Please explain what I have done wrong. Thank you very much.

Assume that one hand is AA, JJ if the first rank is A and the second rank is J. A can't be counted in the second rank as you stated it.
Based on your counting, another way would be JJ,AA if the first rank is J. The A rank is still available for the second pair generating a double counting.

davedave said:

## Homework Statement

4 cards are dealt from a 52-card deck. How many hands contain 2 distinct pairs?

## Homework Equations

This is an expression I come up with 13C1x4C2x12C1x4C2.

## The Attempt at a Solution

This is how I approach it.
From the 13 ranks, I choose 1.
In this rank, I choose 2 cards from 4.

From the remaining 12 ranks, I choose 1.
In this rank, I choose 2 cards from 4.

Now, I do the following calculations with combinations.

13C1x4C2x12C1x4C2 = 5616.

My neighbor told me that it's wrong.
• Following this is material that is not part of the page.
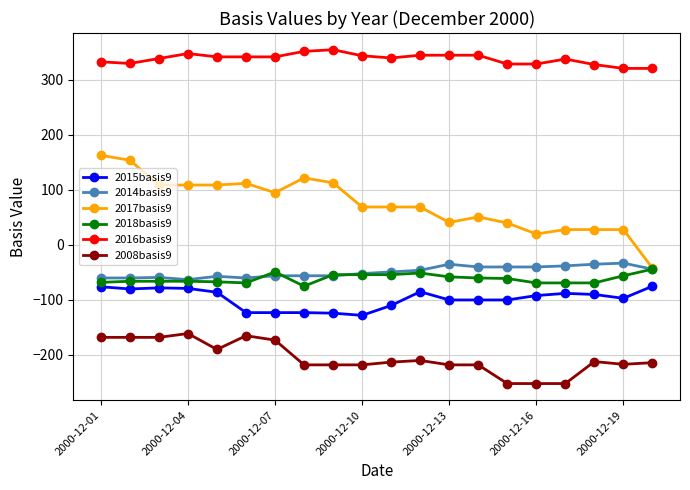

True or false: 2008basis9 has more than 2 interior local peaks.

True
He didn't explain why it was wrong. I cannot find any mistakes.
Please explain what I have done wrong. Thank you very much.
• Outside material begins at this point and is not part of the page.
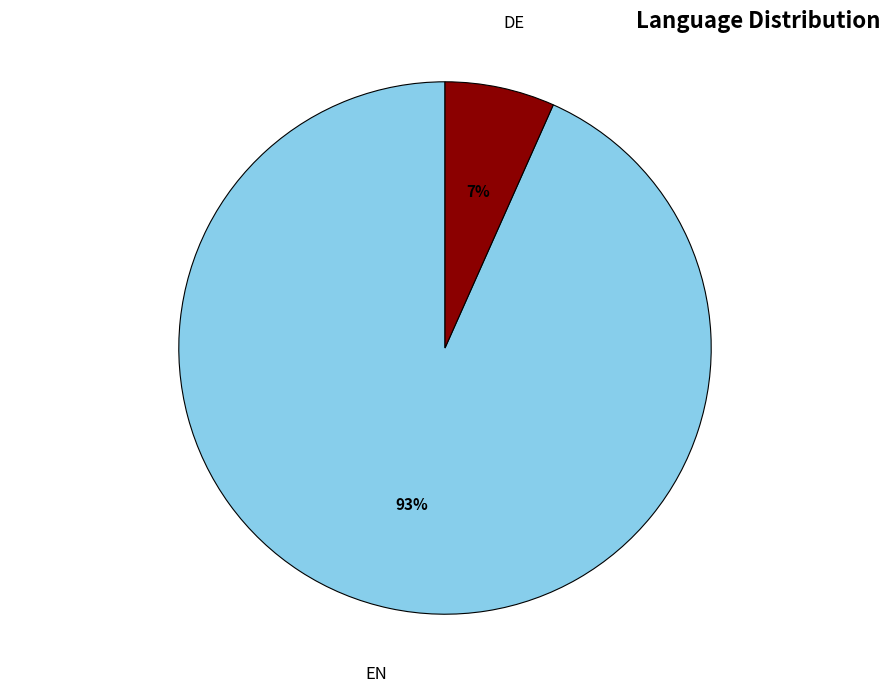

Does any single category account for the majority?

Yes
You need to choose two distinct ranks from the 13 ranks; then for each chosen rank you need to pick 2 of the 4 cards in that rank.

## What is combinatorics with cards?

Combinatorics with cards is a branch of mathematics that deals with counting the possible arrangements of a deck of cards or a set of playing cards.

## How many ways can a deck of cards be shuffled?

A deck of cards can be shuffled in 52! (52 factorial) ways, which is approximately 8.0658 x 10^67.

## What is the probability of getting a flush in a 5-card poker hand?

The probability of getting a flush in a 5-card poker hand is approximately 0.00198, or about 0.2%.

## How many different poker hands are possible?

There are a total of 2,598,960 possible poker hands, as calculated by the combination formula nCr = n! / (r!(n-r)!), where n is the total number of cards (52) and r is the number of cards in a hand (5).

## What is the "birthday problem" in combinatorics with cards?

The "birthday problem" in combinatorics with cards refers to the probability of two people in a group having the same birthday when randomly selecting cards from a deck. This probability increases as the group size increases, and becomes more likely than not when the group size reaches 23.